After all, the financial circumstance of the USPS sounds nightmarish.
“The Postal Service, on the verge of its first default on Wednesday, faces a cash shortage of $100 million this October stemming from declining mail volume that could balloon to $1.2 billion next year, “ declared the New York Times. “Confronting $11.1 billion in payments over the next two months for future benefits, the service said it would fail to pay about half that amount, which is due Wednesday, and does not foresee making the other half, which is due in September. An additional $5.6 billion payment due next year is also in question.”
But the real story of Wednesday’s default by the postal service was never one of declining mail volume or inefficiency.
“The ‘default’ is not primarily the result of a bad market or even bad operations, but of bad legislating by Congress,” explains National Association of Letter Carriers president Fredric Rolando.
Honest members of Congress agree. “Article 1, Section 8, Clause 7 of the U.S. Constitution gives Congress the responsibility to establish and ensure operation of the Postal Service,” noted Congressman Dennis Kucinich, D-Ohio, on Wednesday. “Today, August 1, 2012—224 years after the Constitution was ratified—Congress is presiding over the disestablishment of the Postal Service.

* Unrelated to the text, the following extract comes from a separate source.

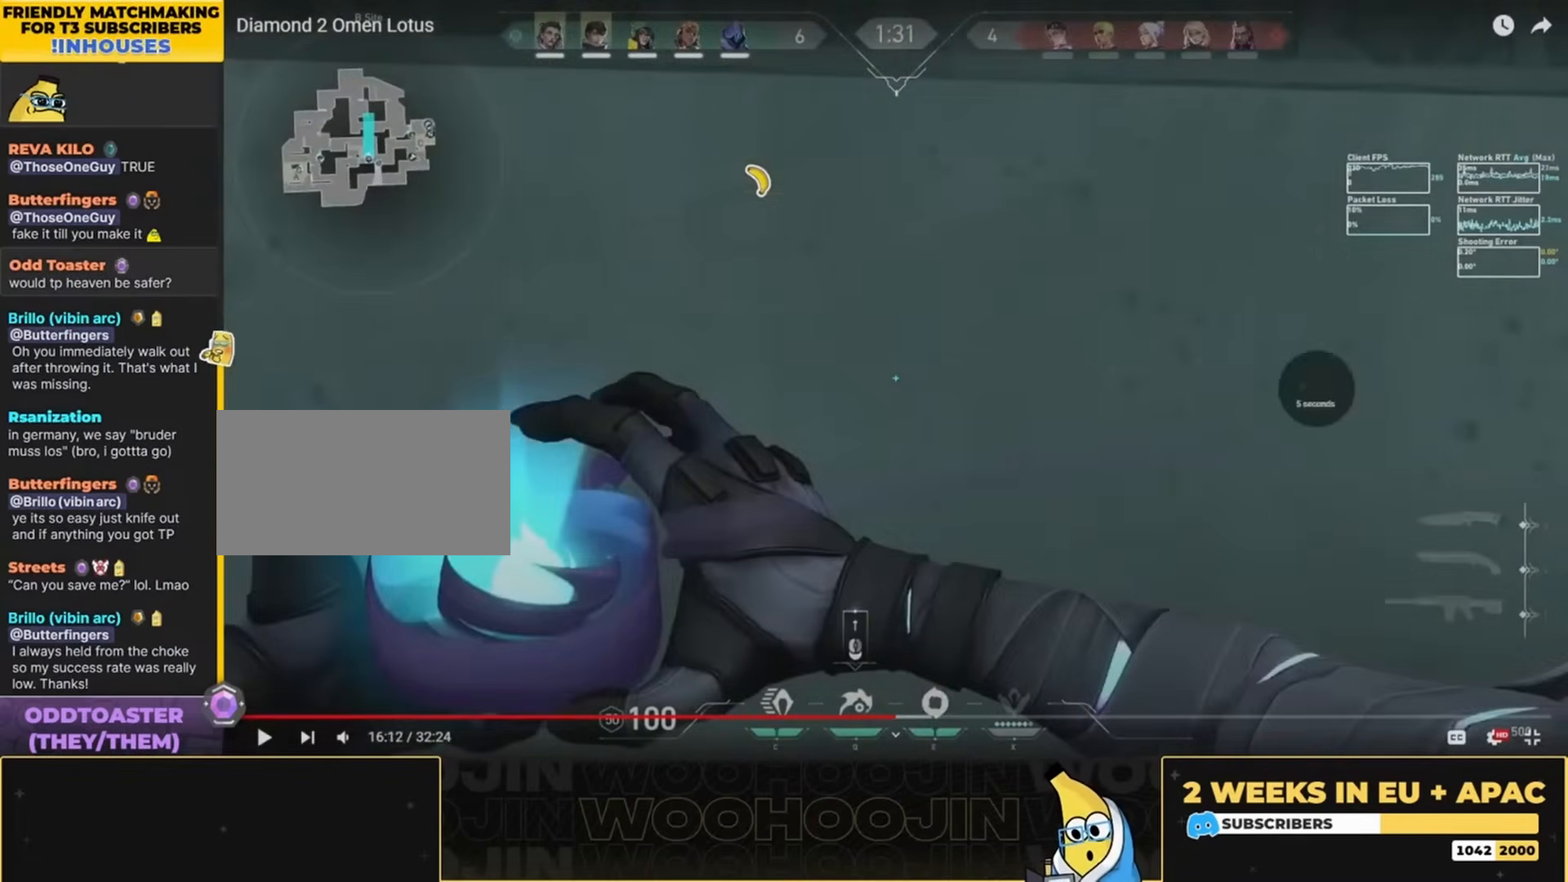
{"keys": ["d"], "mouse": [], "events": [[67, "a", "up"], [67, "d", "down"]]}
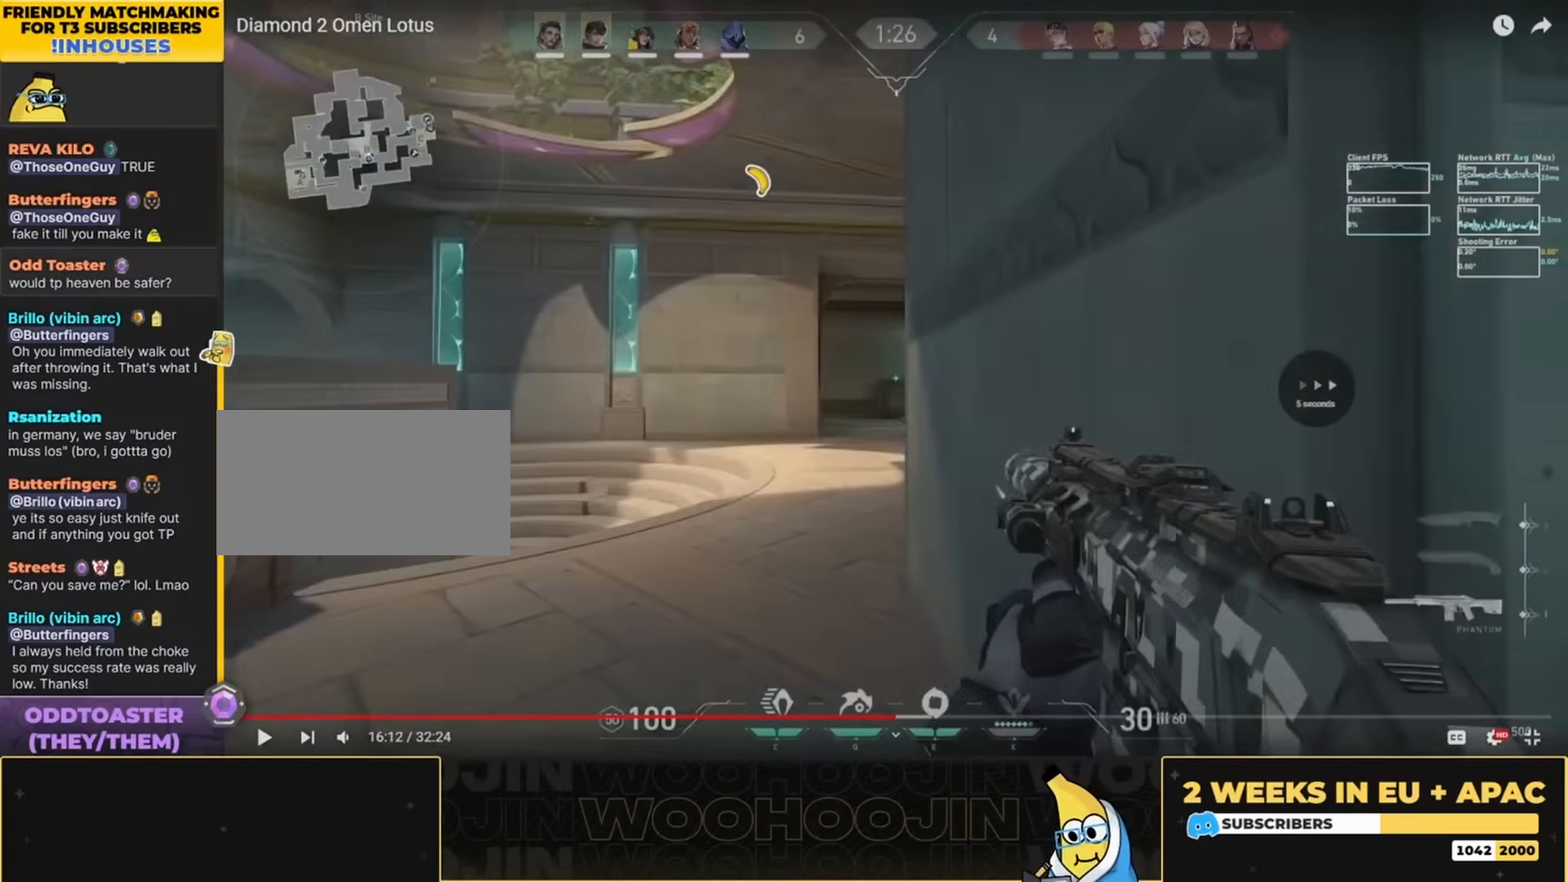
{"keys": ["d"], "mouse": [], "events": []}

Today a manufactured default created by Congressional legislation is pushing the Postal Service to the brink.”
In 2006, a Republican Congress—acting at the behest of the Bush-Cheney administration—enacted a law that required the postal service to “pre-fund” retiree health benefits seventy-five years into the future. No major private-sector corporation or public-sector agency could do that. It’s an untenable demand. “(The) Postal Service in the short term should be released from an onerous and unprecedented burden to pre-fund 75 years of future retiree health benefits over a 10-year period,” says US Senator Bernie Sanders, I-Vermont. “With $44 billion now in the fund, the Postal Service inspector general has said that program is already stronger than any other equivalent government or private-sector fund in the country. There already is more than enough in the account to meet all obligations to retirees.”